[[ Study material open ]]

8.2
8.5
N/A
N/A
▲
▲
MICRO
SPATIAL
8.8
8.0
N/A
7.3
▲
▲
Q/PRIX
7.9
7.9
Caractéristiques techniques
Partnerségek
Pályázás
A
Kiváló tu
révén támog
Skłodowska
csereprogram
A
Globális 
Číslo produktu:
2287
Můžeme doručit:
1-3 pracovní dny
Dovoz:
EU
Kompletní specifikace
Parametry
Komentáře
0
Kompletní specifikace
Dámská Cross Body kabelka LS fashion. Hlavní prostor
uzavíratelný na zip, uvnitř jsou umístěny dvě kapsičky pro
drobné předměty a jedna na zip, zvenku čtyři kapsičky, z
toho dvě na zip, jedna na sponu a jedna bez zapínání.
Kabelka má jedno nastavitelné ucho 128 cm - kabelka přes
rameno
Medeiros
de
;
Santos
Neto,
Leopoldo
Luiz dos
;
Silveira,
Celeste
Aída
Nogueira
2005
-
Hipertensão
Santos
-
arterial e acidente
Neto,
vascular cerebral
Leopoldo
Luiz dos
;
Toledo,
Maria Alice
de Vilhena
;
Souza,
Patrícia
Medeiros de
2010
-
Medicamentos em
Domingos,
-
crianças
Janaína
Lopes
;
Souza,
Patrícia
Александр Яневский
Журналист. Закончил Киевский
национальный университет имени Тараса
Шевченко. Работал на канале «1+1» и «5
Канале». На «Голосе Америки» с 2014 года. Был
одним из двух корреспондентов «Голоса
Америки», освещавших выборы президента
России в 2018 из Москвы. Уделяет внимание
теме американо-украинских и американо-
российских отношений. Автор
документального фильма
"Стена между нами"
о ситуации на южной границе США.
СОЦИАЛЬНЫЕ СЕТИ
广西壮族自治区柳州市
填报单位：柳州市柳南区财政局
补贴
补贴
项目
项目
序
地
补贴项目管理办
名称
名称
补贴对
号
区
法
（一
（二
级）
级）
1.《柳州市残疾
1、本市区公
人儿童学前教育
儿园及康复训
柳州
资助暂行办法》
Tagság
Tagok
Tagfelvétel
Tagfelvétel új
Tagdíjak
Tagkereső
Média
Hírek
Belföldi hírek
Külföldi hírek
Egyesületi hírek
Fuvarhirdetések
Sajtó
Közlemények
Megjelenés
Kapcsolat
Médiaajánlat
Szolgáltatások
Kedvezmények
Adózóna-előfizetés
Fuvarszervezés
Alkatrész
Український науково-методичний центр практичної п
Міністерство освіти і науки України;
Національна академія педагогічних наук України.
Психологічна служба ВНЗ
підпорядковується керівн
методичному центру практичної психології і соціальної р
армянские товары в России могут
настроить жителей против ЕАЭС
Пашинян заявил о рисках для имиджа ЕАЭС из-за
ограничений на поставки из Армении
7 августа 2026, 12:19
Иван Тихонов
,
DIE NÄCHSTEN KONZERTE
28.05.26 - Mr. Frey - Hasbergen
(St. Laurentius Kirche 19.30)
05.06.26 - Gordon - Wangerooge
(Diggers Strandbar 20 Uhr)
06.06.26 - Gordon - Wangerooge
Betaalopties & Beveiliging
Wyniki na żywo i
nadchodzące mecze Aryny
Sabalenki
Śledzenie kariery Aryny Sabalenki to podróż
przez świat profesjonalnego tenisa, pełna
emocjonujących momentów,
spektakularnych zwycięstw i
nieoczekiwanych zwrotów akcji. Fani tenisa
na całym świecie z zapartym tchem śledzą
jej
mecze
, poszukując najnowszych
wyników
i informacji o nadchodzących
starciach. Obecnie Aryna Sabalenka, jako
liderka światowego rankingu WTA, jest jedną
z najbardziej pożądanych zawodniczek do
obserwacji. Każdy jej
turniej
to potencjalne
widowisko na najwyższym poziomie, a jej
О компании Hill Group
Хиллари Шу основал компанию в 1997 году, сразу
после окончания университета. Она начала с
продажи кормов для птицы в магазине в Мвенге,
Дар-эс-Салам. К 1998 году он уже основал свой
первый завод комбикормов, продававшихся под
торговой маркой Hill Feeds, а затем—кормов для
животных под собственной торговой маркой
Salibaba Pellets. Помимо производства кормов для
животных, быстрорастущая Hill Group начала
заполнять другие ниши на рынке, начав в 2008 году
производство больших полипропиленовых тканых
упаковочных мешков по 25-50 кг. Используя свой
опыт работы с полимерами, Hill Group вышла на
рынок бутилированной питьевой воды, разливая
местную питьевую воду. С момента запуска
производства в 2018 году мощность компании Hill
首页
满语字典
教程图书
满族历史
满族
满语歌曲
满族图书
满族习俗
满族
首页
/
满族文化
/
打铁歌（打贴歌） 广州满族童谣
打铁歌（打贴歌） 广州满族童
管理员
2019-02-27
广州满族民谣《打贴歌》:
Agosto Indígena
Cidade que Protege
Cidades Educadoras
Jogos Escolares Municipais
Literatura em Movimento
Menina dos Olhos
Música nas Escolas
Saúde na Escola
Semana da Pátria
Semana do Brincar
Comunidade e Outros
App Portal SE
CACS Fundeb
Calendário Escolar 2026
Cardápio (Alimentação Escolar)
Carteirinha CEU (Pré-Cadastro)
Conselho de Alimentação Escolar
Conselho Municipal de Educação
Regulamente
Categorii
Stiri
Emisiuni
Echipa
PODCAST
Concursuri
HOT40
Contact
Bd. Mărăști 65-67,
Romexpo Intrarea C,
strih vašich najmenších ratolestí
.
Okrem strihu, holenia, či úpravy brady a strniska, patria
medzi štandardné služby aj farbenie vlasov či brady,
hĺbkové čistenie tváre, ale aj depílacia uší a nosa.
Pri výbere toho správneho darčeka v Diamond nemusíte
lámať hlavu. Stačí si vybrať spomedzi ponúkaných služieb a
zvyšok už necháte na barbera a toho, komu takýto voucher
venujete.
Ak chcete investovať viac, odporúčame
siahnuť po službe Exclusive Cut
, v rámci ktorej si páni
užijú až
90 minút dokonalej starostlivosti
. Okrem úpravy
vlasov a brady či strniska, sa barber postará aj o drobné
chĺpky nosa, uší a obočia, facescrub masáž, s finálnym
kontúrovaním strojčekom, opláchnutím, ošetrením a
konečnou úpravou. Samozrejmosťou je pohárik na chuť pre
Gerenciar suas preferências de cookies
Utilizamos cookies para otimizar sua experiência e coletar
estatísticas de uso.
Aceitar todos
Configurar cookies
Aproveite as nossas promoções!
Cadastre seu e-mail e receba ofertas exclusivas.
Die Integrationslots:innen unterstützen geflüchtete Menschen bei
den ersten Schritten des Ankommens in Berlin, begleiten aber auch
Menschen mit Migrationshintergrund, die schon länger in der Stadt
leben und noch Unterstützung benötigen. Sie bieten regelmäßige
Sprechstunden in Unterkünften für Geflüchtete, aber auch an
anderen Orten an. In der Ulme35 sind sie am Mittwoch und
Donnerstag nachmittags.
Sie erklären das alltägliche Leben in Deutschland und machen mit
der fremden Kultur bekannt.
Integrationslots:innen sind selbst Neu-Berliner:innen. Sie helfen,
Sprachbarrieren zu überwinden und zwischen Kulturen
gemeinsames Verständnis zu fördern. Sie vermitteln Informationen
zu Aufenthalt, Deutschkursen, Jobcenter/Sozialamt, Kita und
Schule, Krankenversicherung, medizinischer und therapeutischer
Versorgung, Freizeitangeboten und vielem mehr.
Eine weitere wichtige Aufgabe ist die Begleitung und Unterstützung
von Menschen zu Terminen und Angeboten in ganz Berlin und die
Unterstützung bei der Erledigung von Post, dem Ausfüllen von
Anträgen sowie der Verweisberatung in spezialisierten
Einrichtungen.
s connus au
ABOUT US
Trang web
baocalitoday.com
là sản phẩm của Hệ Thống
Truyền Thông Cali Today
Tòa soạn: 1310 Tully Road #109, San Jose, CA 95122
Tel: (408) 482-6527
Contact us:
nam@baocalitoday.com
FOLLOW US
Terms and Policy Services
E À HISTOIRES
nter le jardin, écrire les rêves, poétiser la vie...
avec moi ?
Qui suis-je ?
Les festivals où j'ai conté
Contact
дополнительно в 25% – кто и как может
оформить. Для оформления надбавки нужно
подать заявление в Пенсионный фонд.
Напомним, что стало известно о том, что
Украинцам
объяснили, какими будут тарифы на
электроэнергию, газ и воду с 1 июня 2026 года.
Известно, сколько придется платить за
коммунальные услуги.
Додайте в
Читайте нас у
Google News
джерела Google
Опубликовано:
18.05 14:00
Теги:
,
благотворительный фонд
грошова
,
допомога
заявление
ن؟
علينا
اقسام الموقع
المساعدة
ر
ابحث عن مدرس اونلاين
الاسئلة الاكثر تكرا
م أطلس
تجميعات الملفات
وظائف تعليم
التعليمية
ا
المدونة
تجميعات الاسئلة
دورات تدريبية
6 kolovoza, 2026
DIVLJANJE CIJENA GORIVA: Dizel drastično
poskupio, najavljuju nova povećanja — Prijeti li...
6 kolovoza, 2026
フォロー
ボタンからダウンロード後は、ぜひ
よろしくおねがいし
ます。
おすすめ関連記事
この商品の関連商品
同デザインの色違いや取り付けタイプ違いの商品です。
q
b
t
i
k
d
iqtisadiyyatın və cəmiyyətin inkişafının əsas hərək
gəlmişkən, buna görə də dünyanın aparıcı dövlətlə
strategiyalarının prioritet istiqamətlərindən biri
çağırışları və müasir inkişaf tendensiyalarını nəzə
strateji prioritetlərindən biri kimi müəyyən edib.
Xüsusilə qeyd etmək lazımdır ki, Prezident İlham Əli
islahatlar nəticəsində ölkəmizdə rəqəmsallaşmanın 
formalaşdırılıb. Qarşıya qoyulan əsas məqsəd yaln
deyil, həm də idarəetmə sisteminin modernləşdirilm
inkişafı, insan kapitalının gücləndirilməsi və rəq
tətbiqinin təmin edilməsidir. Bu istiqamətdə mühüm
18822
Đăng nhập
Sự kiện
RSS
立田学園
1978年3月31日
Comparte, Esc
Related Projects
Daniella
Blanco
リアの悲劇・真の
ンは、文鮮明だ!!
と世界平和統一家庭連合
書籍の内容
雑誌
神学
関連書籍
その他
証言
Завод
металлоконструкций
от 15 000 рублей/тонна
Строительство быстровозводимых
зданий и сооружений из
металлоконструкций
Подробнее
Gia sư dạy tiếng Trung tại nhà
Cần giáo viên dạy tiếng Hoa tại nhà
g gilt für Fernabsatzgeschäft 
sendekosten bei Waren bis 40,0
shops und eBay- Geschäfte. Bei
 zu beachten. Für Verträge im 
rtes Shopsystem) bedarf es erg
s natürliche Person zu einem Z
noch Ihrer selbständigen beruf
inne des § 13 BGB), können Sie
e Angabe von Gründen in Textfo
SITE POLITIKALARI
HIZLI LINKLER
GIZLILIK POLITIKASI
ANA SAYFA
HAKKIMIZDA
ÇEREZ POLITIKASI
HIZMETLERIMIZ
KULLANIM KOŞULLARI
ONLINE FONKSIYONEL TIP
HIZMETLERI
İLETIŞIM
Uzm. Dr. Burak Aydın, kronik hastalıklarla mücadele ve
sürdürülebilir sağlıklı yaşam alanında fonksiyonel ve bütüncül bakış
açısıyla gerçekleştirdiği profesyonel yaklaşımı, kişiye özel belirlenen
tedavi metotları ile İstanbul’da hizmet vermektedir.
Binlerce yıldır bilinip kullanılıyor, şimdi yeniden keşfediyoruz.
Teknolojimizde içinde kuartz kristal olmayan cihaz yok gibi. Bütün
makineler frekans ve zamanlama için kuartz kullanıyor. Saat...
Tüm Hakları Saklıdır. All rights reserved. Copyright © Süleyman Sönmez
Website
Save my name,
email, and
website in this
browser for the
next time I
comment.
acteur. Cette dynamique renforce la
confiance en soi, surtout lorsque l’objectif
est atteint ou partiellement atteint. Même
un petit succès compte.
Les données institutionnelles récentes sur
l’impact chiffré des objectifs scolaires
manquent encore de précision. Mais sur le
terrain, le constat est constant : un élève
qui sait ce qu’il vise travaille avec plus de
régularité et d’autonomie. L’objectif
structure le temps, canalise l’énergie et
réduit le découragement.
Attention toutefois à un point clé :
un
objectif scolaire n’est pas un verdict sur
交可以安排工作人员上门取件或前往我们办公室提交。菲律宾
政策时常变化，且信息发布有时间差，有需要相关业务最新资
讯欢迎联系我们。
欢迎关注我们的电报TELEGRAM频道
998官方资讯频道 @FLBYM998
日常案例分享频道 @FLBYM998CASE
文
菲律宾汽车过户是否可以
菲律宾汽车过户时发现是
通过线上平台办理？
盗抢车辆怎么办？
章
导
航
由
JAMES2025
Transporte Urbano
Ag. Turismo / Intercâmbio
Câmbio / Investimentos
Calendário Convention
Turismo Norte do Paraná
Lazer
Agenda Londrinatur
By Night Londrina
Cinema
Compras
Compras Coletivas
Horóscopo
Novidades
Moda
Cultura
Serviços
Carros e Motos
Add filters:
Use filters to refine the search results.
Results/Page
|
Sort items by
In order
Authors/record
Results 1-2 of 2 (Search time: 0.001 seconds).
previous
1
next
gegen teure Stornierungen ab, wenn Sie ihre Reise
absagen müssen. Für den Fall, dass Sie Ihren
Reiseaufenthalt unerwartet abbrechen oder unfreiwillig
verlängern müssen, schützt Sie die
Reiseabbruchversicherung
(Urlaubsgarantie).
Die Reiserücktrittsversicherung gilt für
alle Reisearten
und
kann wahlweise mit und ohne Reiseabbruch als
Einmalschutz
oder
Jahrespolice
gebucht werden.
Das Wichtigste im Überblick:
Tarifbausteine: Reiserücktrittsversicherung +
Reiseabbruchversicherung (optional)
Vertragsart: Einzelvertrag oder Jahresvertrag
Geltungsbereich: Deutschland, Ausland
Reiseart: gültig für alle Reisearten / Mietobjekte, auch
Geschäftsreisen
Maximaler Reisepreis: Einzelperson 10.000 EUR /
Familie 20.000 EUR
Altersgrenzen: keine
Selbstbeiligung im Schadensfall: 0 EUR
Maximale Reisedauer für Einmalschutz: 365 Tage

[[ Study material closed ]]

Could you restate word for word the lines above, from the one that contains "Agenda Londrinatur" through the one that contains "gegen teure Stornierungen", and no others?

Agenda Londrinatur
By Night Londrina
Cinema
Compras
Compras Coletivas
Horóscopo
Novidades
Moda
Cultura
Serviços
Carros e Motos
Add filters:
Use filters to refine the search results.
Results/Page
|
Sort items by
In order
Authors/record
Results 1-2 of 2 (Search time: 0.001 seconds).
previous
1
next
gegen teure Stornierungen ab, wenn Sie ihre Reise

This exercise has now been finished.